A rehearing of the decision by the full U.S. Court of Appeals for the Second Circuit is very likely.

This case has been a decade in the making.  In 2002, Xyrem, a salt of the “date rape” drug GHB, was approved for cataplexy, the sudden loss of muscle tone associated with narcolepsy.

Xyrem was classified as a Schedule III drug with a black box warning that abuse of the drug could cause seizures, coma and death.  Diverted (nonprescription) use of Xyrem was punishable as a Schedule I drug violation.

In 2005, Alfred Caronia was hired by Orphan Medical as a sale representative and he, in turn, hired and paid psychiatrist and sleep-disorder expert Peter Gleason more than $100,000 a year to make off-label presentations to other doctors in order to market Xyrem for a wide variety of uses, including depression, weight loss, fatigue, insomnia, fibromyalgia, and bipolar disorder.

In March of 2006, after investigating an off-label marketing complaint filed in April 2005 under the False Claims Act, Dr. Gleason was arrested and handcuffed at a train station platform on Long Island.  The charge: promoting a drug for purposes other than those approved by the federal government.

In 2008, Alfred Caronia, the man who hired Gleason, was also prosecuted and convicted of off-label marketing.  His conviction was subsequently upheld by a lower court and, though his sentence was only one year of probation, 100 hours of community service, and a $25 special assessment, Caronia appealed his conviction to the Second Circuit. 
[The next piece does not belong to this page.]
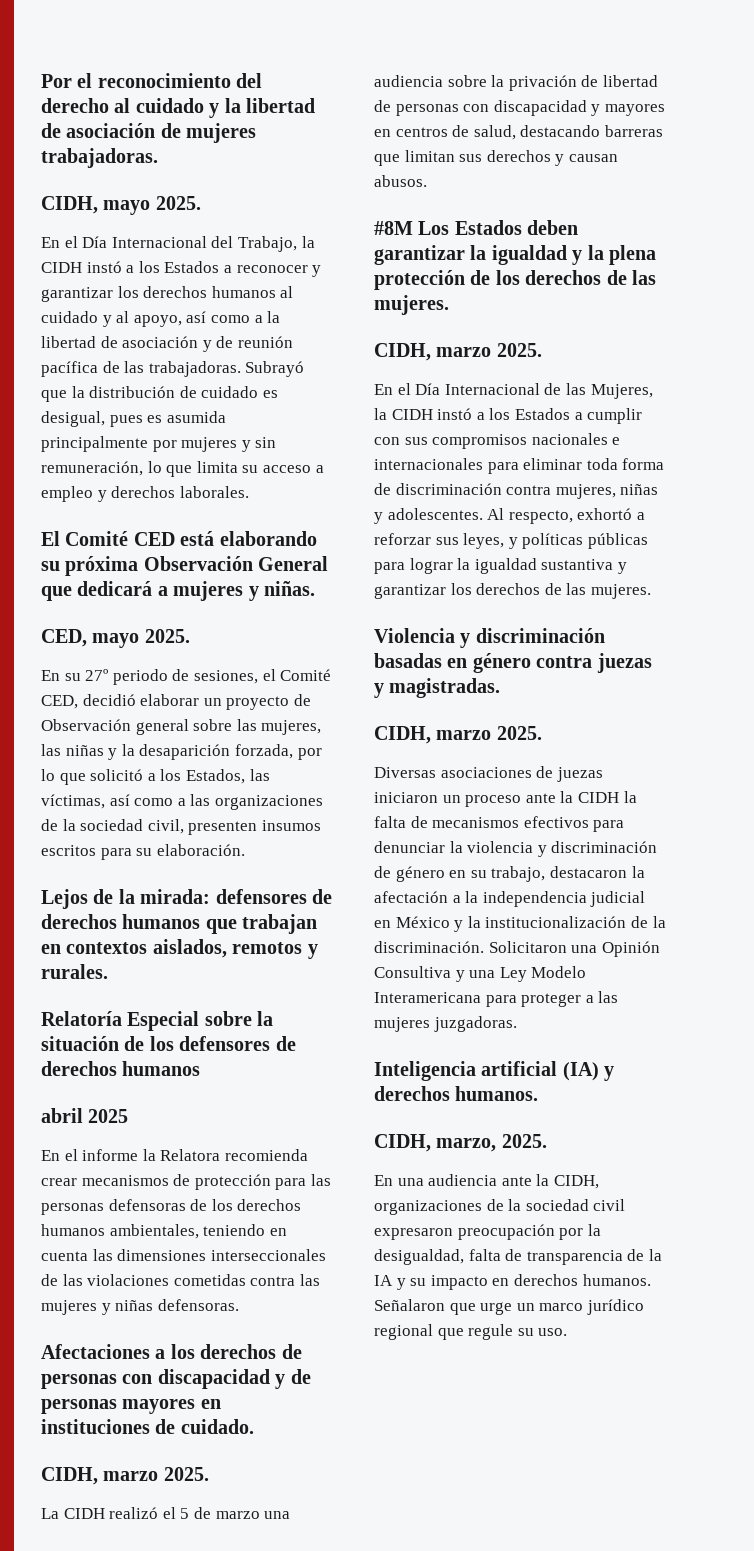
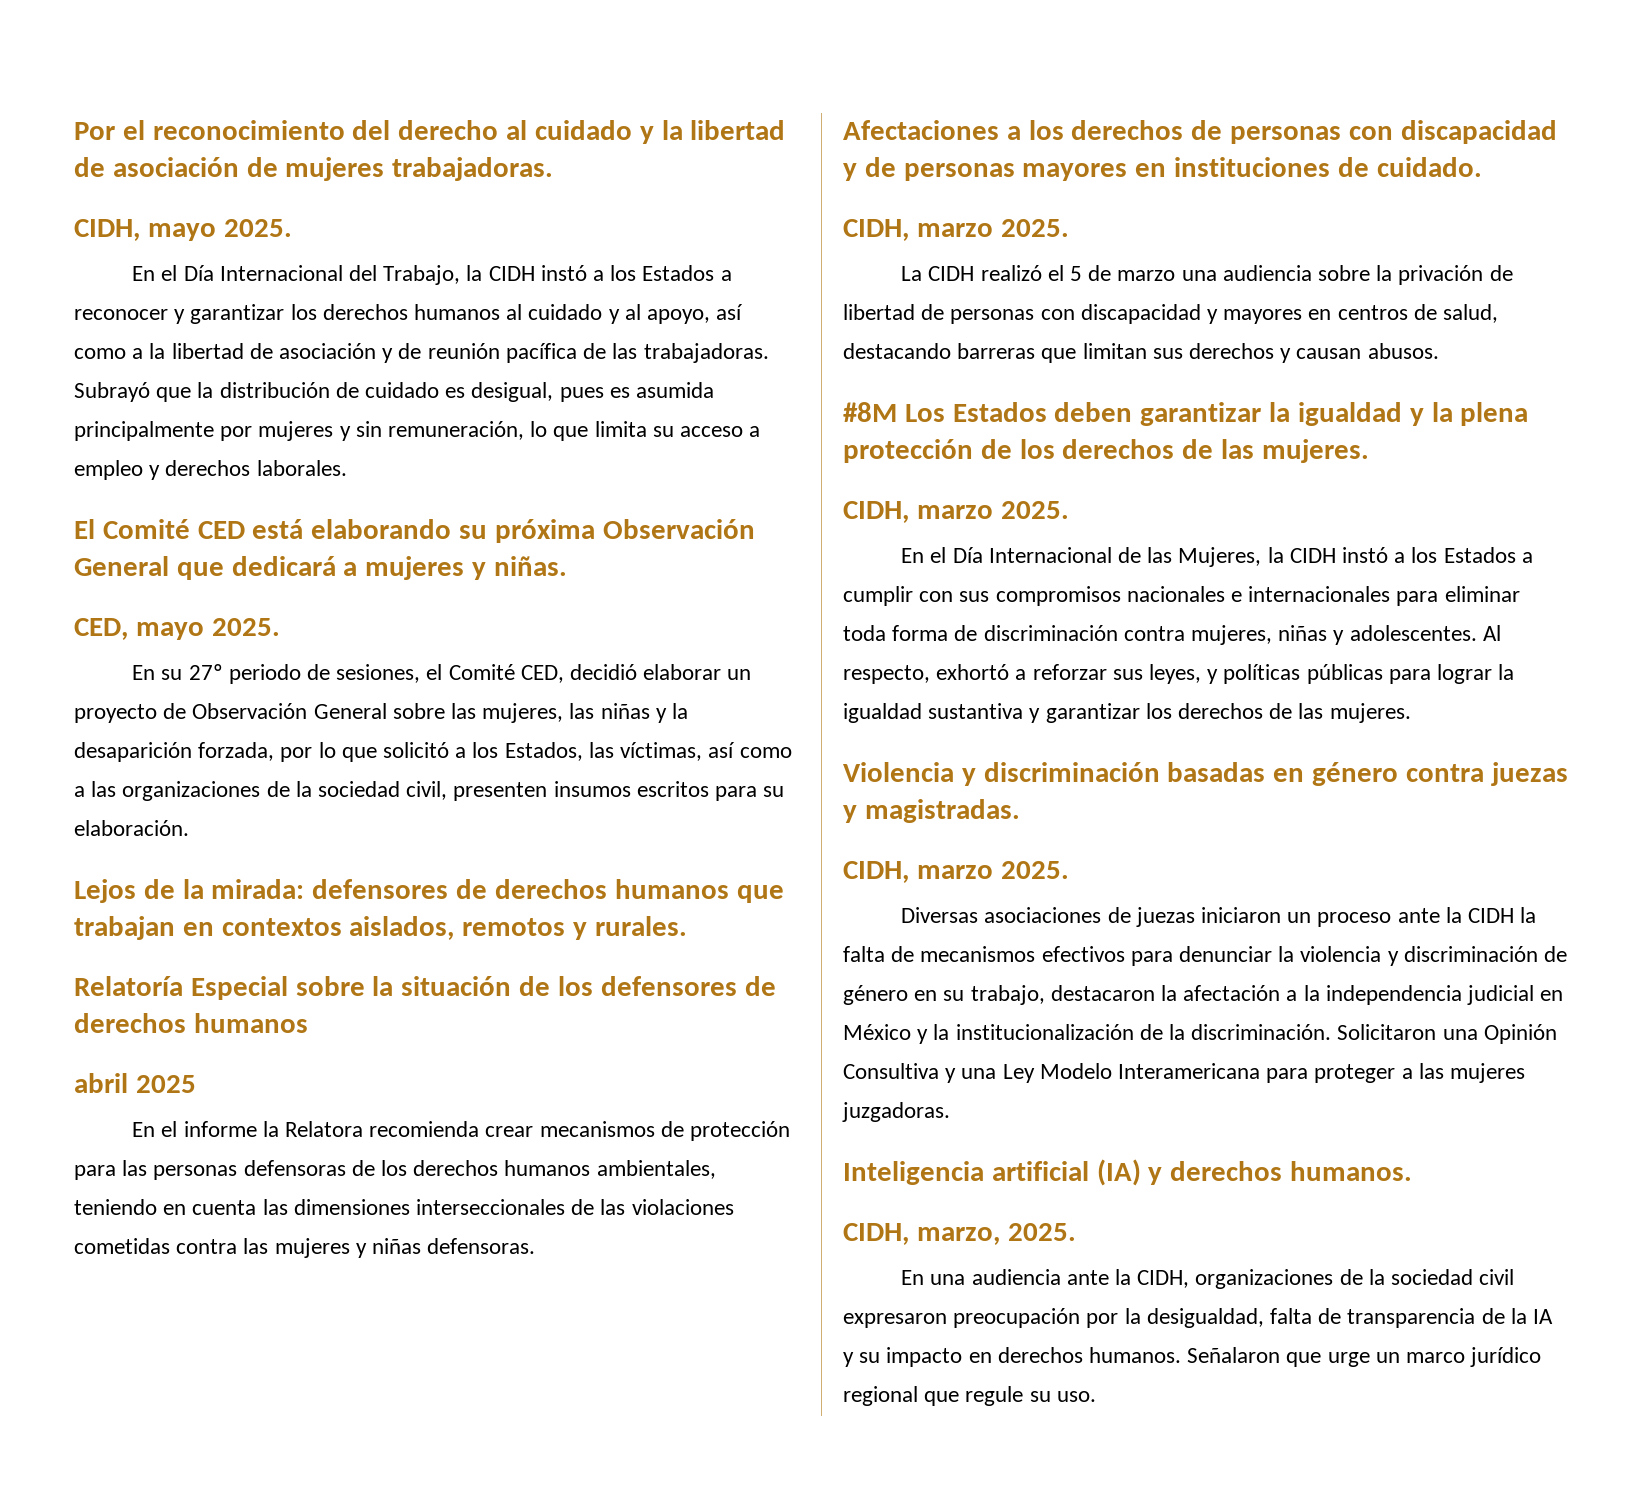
[135,719,189,735] general -> [313,703,387,719] General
On appeal, Alfred Caronia argued that the government was prosecuting him solely for exercising his First Amendment rights, and that the government cannot prohibit or criminalize a drug manufacturer’s truthful and “non-misleading promotion of an FDA-approved drug to physicians for off-label use where such use is not itself illegal and others are permitted to engage in such speech.”

The split Second Circuit panel agreed, arguing, in essence, that because it is not illegal for a doctor to prescribe a drug off-label, or for an independent medical information web site to suggest a possible off-label use for a drug, it should not be illegal for a paid pharmaceutical representative to also make such representations, provided his or her statements are otherwise truthful. 

An important part of the Second Circuit’s panel decision was that “the government's theory of prosecution identified Caronia's speech alone as the proscribed conduct.” 

In short, no kickbacks were alleged by the government in winning the Caronia conviction, and the government’s theory of misbranding swung on the claim that Caronia's promotion of Xyrem for off-label use was "evidence of intent," or evidence that the "off-label uses were intended ones [ ] for which Xyrem's labeling failed to provide any directions."

The Second Circuit panel was careful to note that “off-label promotion that is false or misleading is not entitled to First Amendment protection” and that off-label promotion in violation of the Anti-Kickback Act was not protected.

Though the Caronia decision has created a lot of buzz in the False Claims Act arena, it should be noted that this is a split-decision by a single panel.  It remains to be seen whether this decision can survive review by the full U.S. Court of Appeals for the Second Circuit.  It should also be noted that most off-label marketing cases that are joined, settled, or prosecuted involve conduct beyond off-label marketing, such as kickbacks, inducements, and overt lies and misrepresentations about a drug’s safety and efficacy.